[Platt]
Maybe you two professors, instead of commiserating with one another
about that awful, file, despicable, inane, stupid, nauseating,
polarizing Platt, could address the issue raised by Pirsig in Lila, namely:
{snip pet Pirsig quote}
[Arlo]
First, its rather meaningless to talk about "The Academy" as a
monolithic, uniformly-active entity. At best, its an amalgamation of
not only many disciplines, but many theoretical trends. I assume your
question points to sociology and social theory. This is not my forte,
but I am familiar with several trends in interdisciplinary studies,
such as the cultural psychology of Lev Vygotsky and the activity
theory of Leont'ev that seek a better understanding of community
formation and individual involvement.
Personally I find Pirsig's sentiment here somewhat naive and
hopelessly simplistic. "Crime" is not a function of "intellect's
failure to support social patterns", as crime has been a factor in
life dating as far back as Hammurabi. I, personally, do not know of
any sociological tradition that demands forgoing law in favor of
"talking to them". Some may foreground rehabilitation, others may
seek to kill the plant by getting to the roots, others have vigilante
fantasies about solving the problem by simply beating the thugs with
police batons. Likely a solution has to be multifaceted, one that
brings greater force down on criminals, as well as one that addresses
root-causes, and one that addresses the balance between punishment
and rehabilitation (incarceration costs the taxpayers millions of dollars).
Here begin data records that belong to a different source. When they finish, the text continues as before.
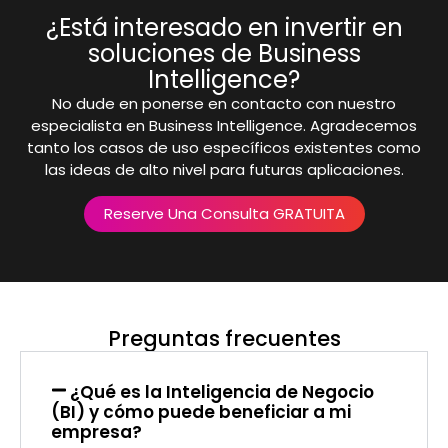
¿Está interesado en invertir en
soluciones de Business
Intelligence?
No dude en ponerse en contacto con nuestro
especialista en Business Intelligence. Agradecemos
tanto los casos de uso específicos existentes como
las ideas de alto nivel para futuras aplicaciones.
Reserve Una Consulta GRATUITA
Preguntas frecuentes
¿Qué es la Inteligencia de Negocio
(BI) y cómo puede beneficiar a mi
empresa?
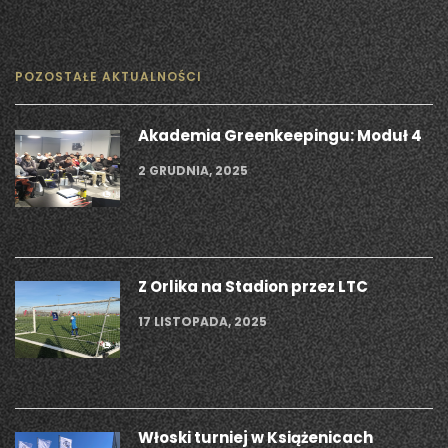
POZOSTAŁE AKTUALNOŚCI
Akademia Greenkeepingu: Moduł 4
2 GRUDNIA, 2025
Z Orlika na Stadion przez LTC
17 LISTOPADA, 2025
Włoski turniej w Książenicach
But consider this. America, the land you hold as "more free" than the
"socialized" regions of Canada and Europe, has a much higher rate of
crime, violence and the "gang" activity of those "inner city blacks"
you seem to loathe so deeply. What is it that these other countries
are doing, that we are not, that is keeping this level of "biological
violence" in check? Are these "socialized" regions guided by a better
intellectual pattern than America? Does that account for their
ability to keep crime and violence at much lower levels than in the
US? Do they "raise their children with more discipline" in Canada? Do
the schools use "humiliation" (a tactic you recently called to be
used in schools here) in these areas, and is that responsible?